# Jig-a-loo or Rubik's Cube Lube?



## Someguy314 (Nov 10, 2011)

I recently got a DIY cube and also recieved their Rubik's Cube Lube. 

I've been using Jig-a-loo for a while now and seems to work fine. But I would like to know if Rubik's Cube Lube is any better? Since I own both lubricants I would like to know which is the best to use? Jig-a-loo or Rubik's Cube Lube? 

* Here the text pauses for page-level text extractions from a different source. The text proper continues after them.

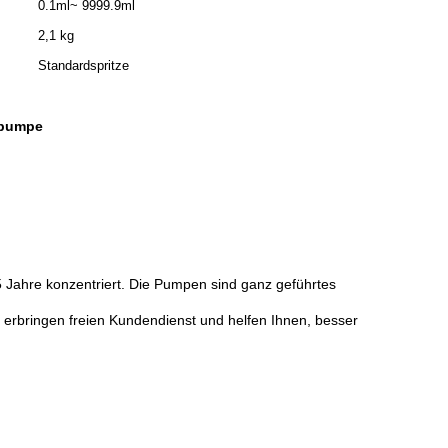
0.1ml~ 9999.9ml
2,1 kg
Standardspritze
enpumpe
5 Jahre konzentriert. Die Pumpen sind ganz geführtes
 erbringen freien Kundendienst und helfen Ihnen, besser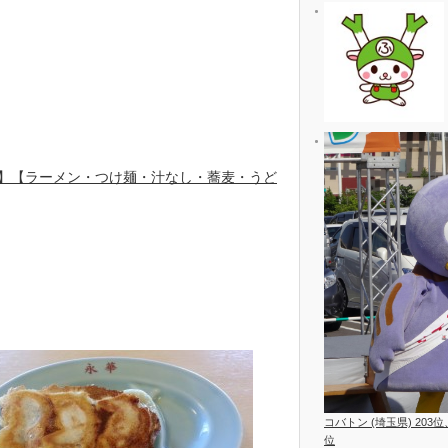
】【ラーメン・つけ麺・汁なし・蕎麦・うど
コバトン (埼玉県) 203
位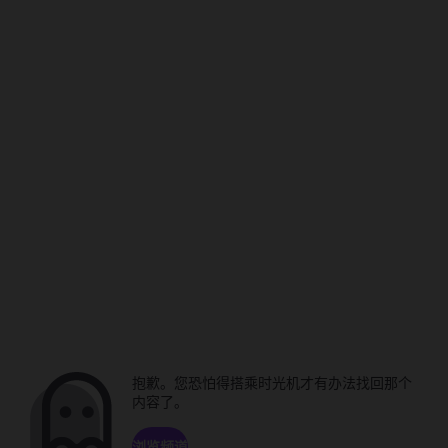
抱歉。您恐怕得搭乘时光机才有办法找回那个
内容了。
浏览频道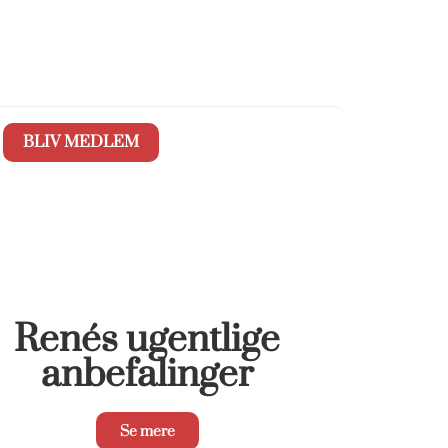
BLIV MEDLEM
Renés ugentlige
anbefalinger
Se mere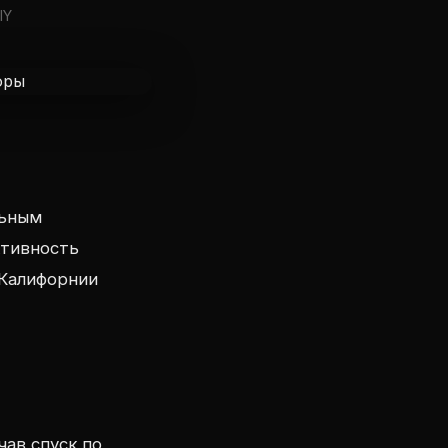
lY
льным
ктивность
 Калифорнии
чав спуск по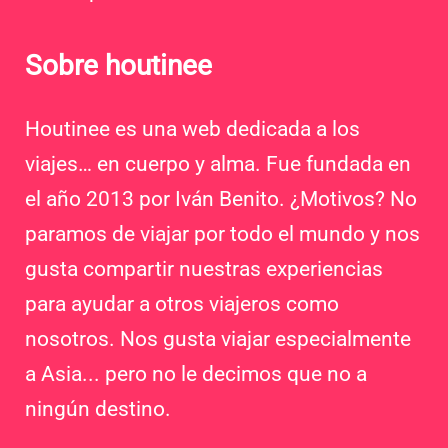
Sobre houtinee
Houtinee es una web dedicada a los
viajes… en cuerpo y alma. Fue fundada en
el año 2013 por Iván Benito. ¿Motivos? No
paramos de viajar por todo el mundo y nos
gusta compartir nuestras experiencias
para ayudar a otros viajeros como
nosotros. Nos gusta viajar especialmente
a Asia... pero no le decimos que no a
ningún destino.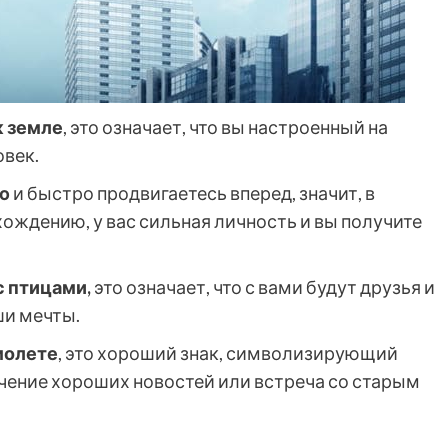
к земле
, это означает, что вы настроенный на
овек.
ю
и быстро продвигаетесь вперед, значит, в
ождению, у вас сильная личность и вы получите
 птицами,
это означает, что с вами будут друзья и
ши мечты.
молете
, это хороший знак, символизирующий
учение хороших новостей или встреча со старым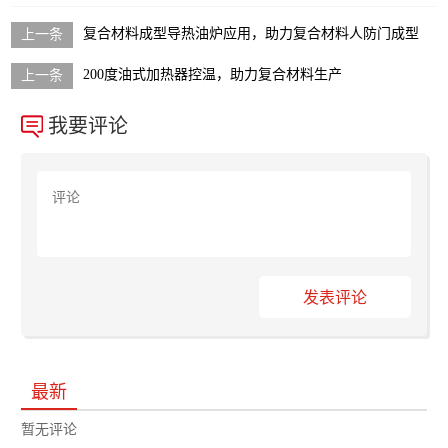
复合材料成型导热油炉应用，助力复合材料人防门成型
200度油式加热器控温，助力复合材料生产
我要评论
发表评论
最新
暂无评论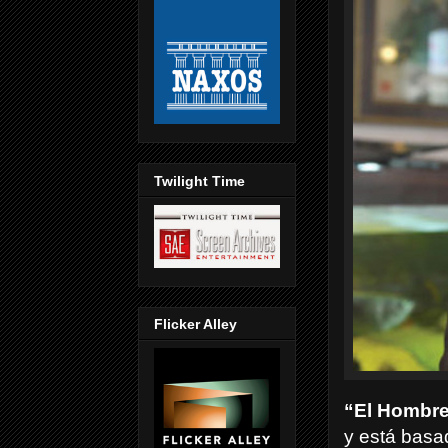
Twilight Time
Flicker Alley
“El Hombre
y está basa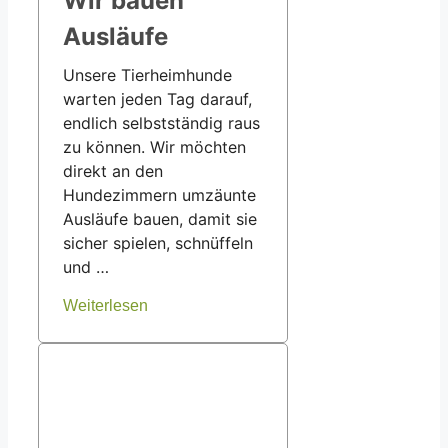
Wir bauen
Ausläufe
Unsere Tierheimhunde
warten jeden Tag darauf,
endlich selbstständig raus
zu können. Wir möchten
direkt an den
Hundezimmern umzäunte
Ausläufe bauen, damit sie
sicher spielen, schnüffeln
und …
Weiterlesen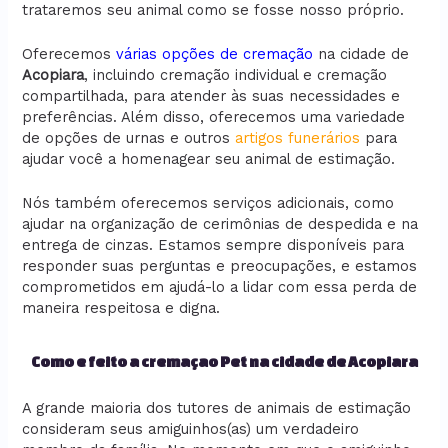
trataremos seu animal como se fosse nosso próprio.
Oferecemos
várias opções de cremação
na cidade de
Acopiara
, incluindo cremação individual e cremação
compartilhada, para atender às suas necessidades e
preferências. Além disso, oferecemos uma variedade
de opções de urnas e outros
artigos funerários
para
ajudar você a homenagear seu animal de estimação.
Nós também oferecemos serviços adicionais, como
ajudar na organização de cerimônias de despedida e na
entrega de cinzas. Estamos sempre disponíveis para
responder suas perguntas e preocupações, e estamos
comprometidos em ajudá-lo a lidar com essa perda de
maneira respeitosa e digna.
Como e feito a cremaçao Pet na cidade de Acopiara
A grande maioria dos tutores de animais de estimação
consideram seus amiguinhos(as) um verdadeiro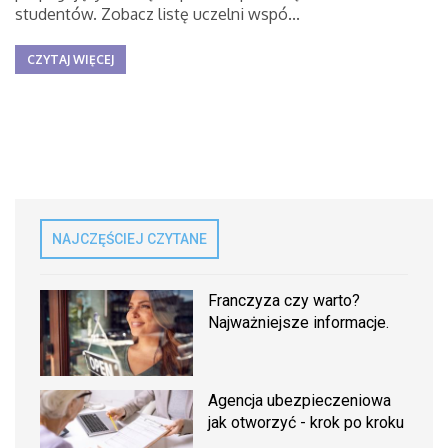
studentów. Zobacz listę uczelni wspó...
CZYTAJ WIĘCEJ
NAJCZĘŚCIEJ CZYTANE
Franczyza czy warto?
Najważniejsze informacje.
Agencja ubezpieczeniowa
jak otworzyć - krok po kroku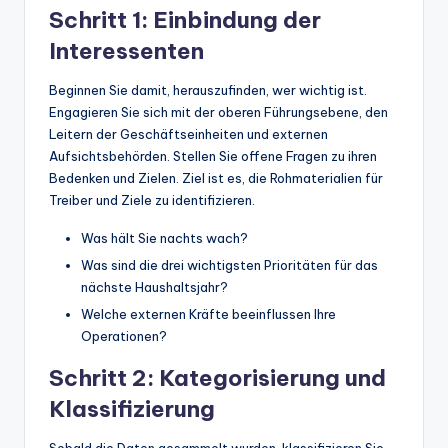
Schritt 1: Einbindung der
Interessenten
Beginnen Sie damit, herauszufinden, wer wichtig ist.
Engagieren Sie sich mit der oberen Führungsebene, den
Leitern der Geschäftseinheiten und externen
Aufsichtsbehörden. Stellen Sie offene Fragen zu ihren
Bedenken und Zielen. Ziel ist es, die Rohmaterialien für
Treiber und Ziele zu identifizieren.
Was hält Sie nachts wach?
Was sind die drei wichtigsten Prioritäten für das
nächste Haushaltsjahr?
Welche externen Kräfte beeinflussen Ihre
Operationen?
Schritt 2: Kategorisierung und
Klassifizierung
Sobald die Daten gesammelt wurden, klassifizieren Sie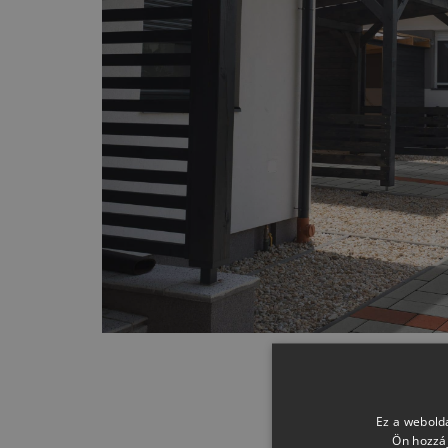
Ez a webolda
Ön hozzáj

If you've tried one, or both, please tell me which you think is better?


----------



## bigbee99 (Nov 10, 2011)

Assuming you mean the rubik's brand lube that comes with their DIY's, it really depends on the cube, but most people would prefer jigaloo.


----------



## Edward (Nov 10, 2011)

Are you talking about the milky stuff? IIRC, it's good, but it dries fast, like maru lube. 
I like Jig-a-loo myself. Need to buy a new can


----------



## jaywong88 (Nov 11, 2011)

as long it's silicone lubricant..just work the same


----------



## Godmil (Nov 11, 2011)

Just try it. If you don't like it clean it out. Also just use a few drops.


----------



## mrw (Nov 13, 2011)

lube the core like you would with lubix, with the rubiks lube and the pieces with jigaloo


----------



## Thompson (Nov 13, 2011)

I've tried both but I like Jigaloo a lot more


----------



## Cheese11 (Nov 16, 2011)

jaywong88 said:


> as long it's silicone lubricant..just work the same


 
Not quite.


----------



## radmin (Nov 16, 2011)

Jigaloo is good but it should be used as a last resort if other, less damaging lubes don't work.
The popular lube right now is shock oil or diff oil. However, on some cubes, only Jigaloo will do. My Alpha Vs are just with jigaloo.

If you have both I'd start with Rubik's lube, then switch if you aren't happy.


----------